Monday, May 01, 2006

Lovin' Latvia ...


Baltic Beach Hotel (& us!)
Originally uploaded by Nina Pope.
Photos & chat from our Easter 'romantic mini-break' ... I bloody loved Latvia: beautiful beach, sleepy seaside resort of wooden summerhouses and soviet blockbuster hotels, lots of smoked fish, mad museums (see below), sunny weather and an abandoned spa town ... what more romance could a girl want?

Double Dog ...


More than just friends
Originally uploaded by Nina Pope.
As mentioned above Riga and in fact Latvia seems to be rich in the most fantastic array of small and eccentric museums. None less so than Stradins Museum of Medical History ... I knew the 'double dog' was in there so I have to admit to speed-skimming the first 3 floors of exhaustive medical displays to get to these boys ... who seem to be just a pair of friends from the front but then reveal their rather horrible literally joint internal secret from the side. To compliment this exhibit (?) you can also see what I assumed was the gear they kept the little fella alive with before they stitched him on and 'Space Dog Veterok's cabin'.

They love a display ...


Small cafe in Bulduri
Originally uploaded by Nina Pope.
... in Latvia it seems, especially at Easter time, and so do I. By the end of our stay I'd begun to drive Tim mad with inappropriate documentation in small cafes.

No cafes in Kemeri ...


The Abandoned Kemeri Spa Hotel
Originally uploaded by Nina Pope.
In fact there's not much in Kemeri at all, except for this (magnificent) ocean liner of an abandoned hotel/spa. Lured by the (otherwise rubbish) Rough Guide mention of an essentially deserted town we decided to take a train there on our last day. As the guide had been either wrong or out of date on every occasion so far I assumed we'd find the 'renovations' it mentioned complete and anticipated enjoying cakes of wild luxury in the fully restored glory of this Eizens Laube 1930's dream boat.
Instead our rather pathetic 'cafe?' question in the village shop was greeted with hysteria and I was very glad to have packed an emergency banana. Even the 'National Park' that the hotel and village lead to seemed to be essentially closed (I guess we could have climbed over the barriers) ... none of this really spoiled the day though.

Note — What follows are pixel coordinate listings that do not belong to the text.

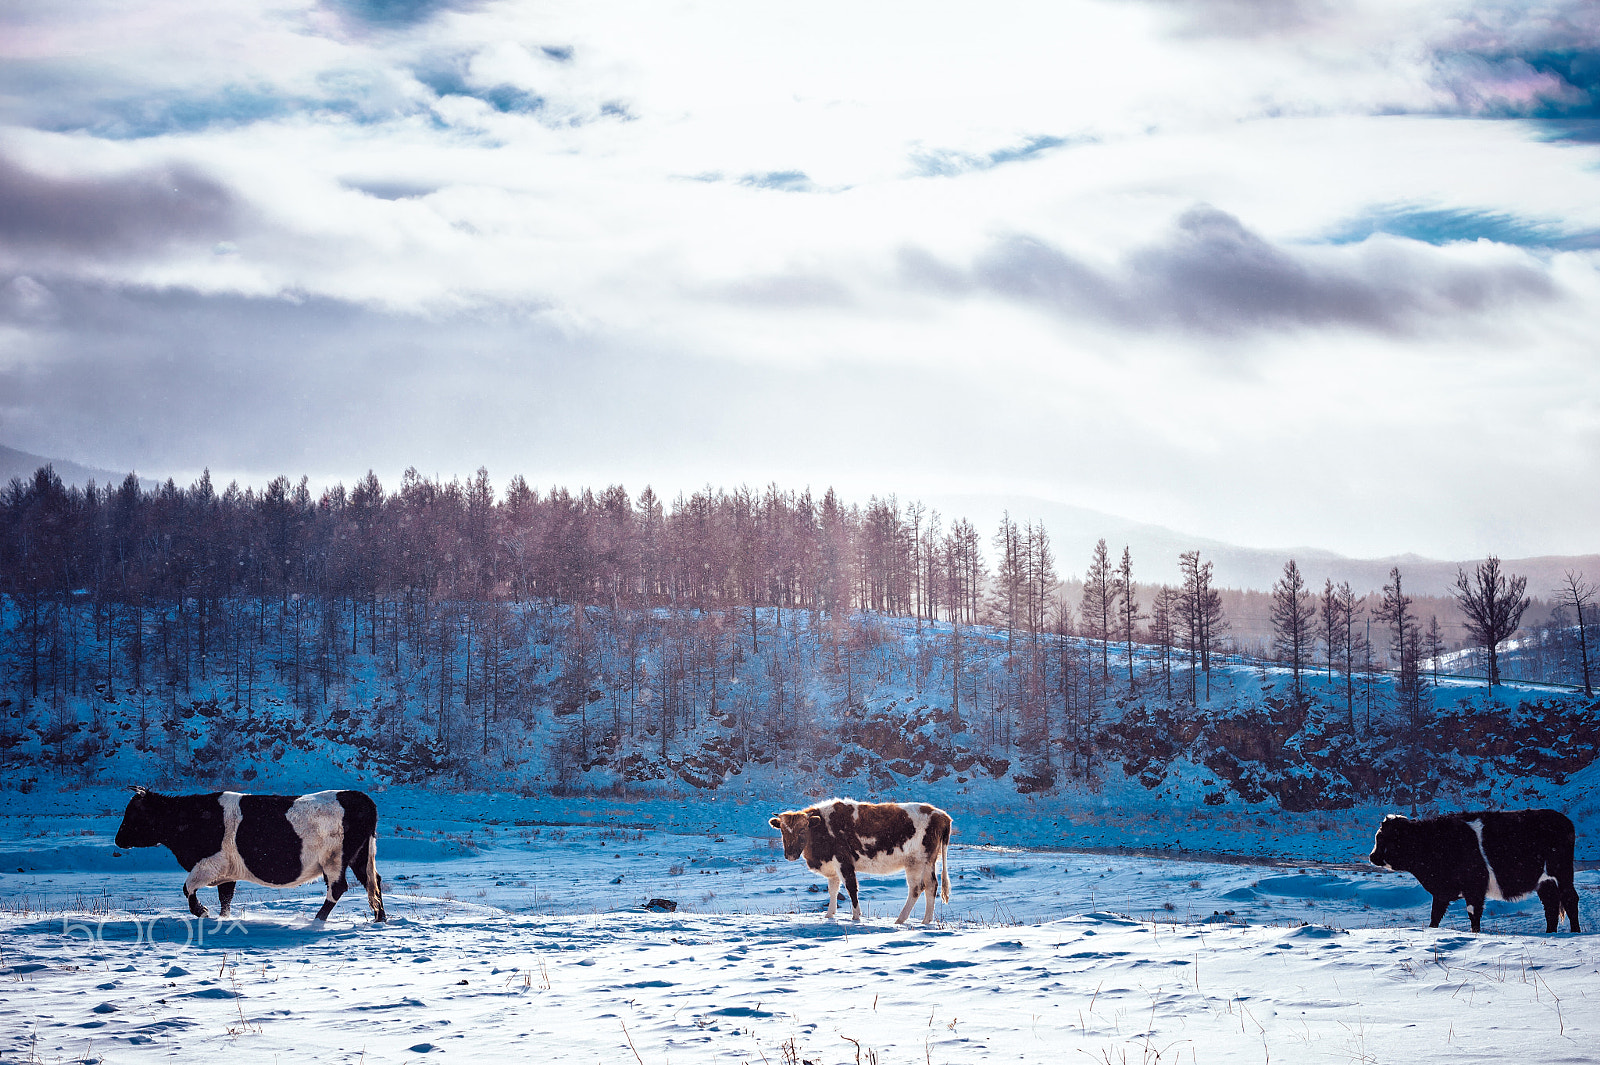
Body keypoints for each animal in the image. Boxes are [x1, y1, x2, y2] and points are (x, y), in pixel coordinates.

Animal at [116, 783, 387, 914]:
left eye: (133, 815)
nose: (118, 840)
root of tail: (360, 798)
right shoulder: (226, 873)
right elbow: (225, 899)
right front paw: (223, 919)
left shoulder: (209, 864)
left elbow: (187, 888)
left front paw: (201, 912)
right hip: (360, 855)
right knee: (373, 882)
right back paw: (379, 919)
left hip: (335, 860)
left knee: (338, 888)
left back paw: (316, 921)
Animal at [764, 796, 947, 921]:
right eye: (782, 831)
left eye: (803, 829)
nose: (790, 855)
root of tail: (940, 814)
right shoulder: (833, 867)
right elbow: (833, 890)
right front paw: (829, 914)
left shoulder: (843, 861)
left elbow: (851, 888)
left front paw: (856, 916)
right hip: (929, 862)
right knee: (931, 886)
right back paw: (926, 921)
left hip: (915, 862)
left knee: (917, 888)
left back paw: (900, 920)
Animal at [1369, 805, 1580, 927]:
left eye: (1384, 838)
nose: (1372, 857)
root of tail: (1564, 820)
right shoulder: (1442, 892)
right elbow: (1435, 916)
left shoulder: (1474, 887)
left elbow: (1473, 914)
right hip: (1545, 882)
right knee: (1551, 908)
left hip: (1562, 873)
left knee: (1570, 900)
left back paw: (1575, 932)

The comparison between the gleaming white empty hotel and the odd patch of bulbs still pushing through in the extensive wilderness that was once the Spa gardens with a completely derelict tower block sanatorium plus numerous follies was fantastic. The only question is even when it is restored why (unless you never leave the building) would people now come here? Even if the spa waters could be encouraged to flow through the gardens again (and this looked a long way off when you peered down into the dark black streams full of ice and litter) will Latvians come back to this seemingly forgotten town?